Task to carry out:
The answer should be a faithful retyping of the records that follow, pictures excluded.

(Collected data)
####

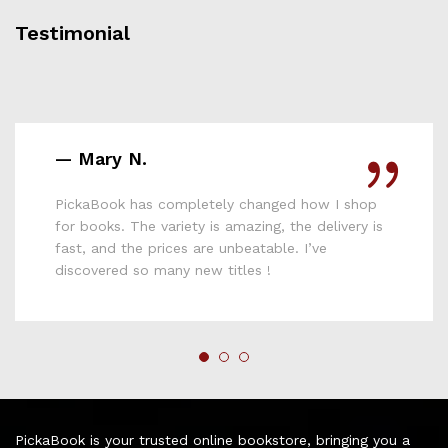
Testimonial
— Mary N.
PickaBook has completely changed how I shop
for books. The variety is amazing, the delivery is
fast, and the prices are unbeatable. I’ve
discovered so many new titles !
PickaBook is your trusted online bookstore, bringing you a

####

Solution to the exercise:
Testimonial
— Mary N.
PickaBook has completely changed how I shop
for books. The variety is amazing, the delivery is
fast, and the prices are unbeatable. I’ve
discovered so many new titles !
PickaBook is your trusted online bookstore, bringing you a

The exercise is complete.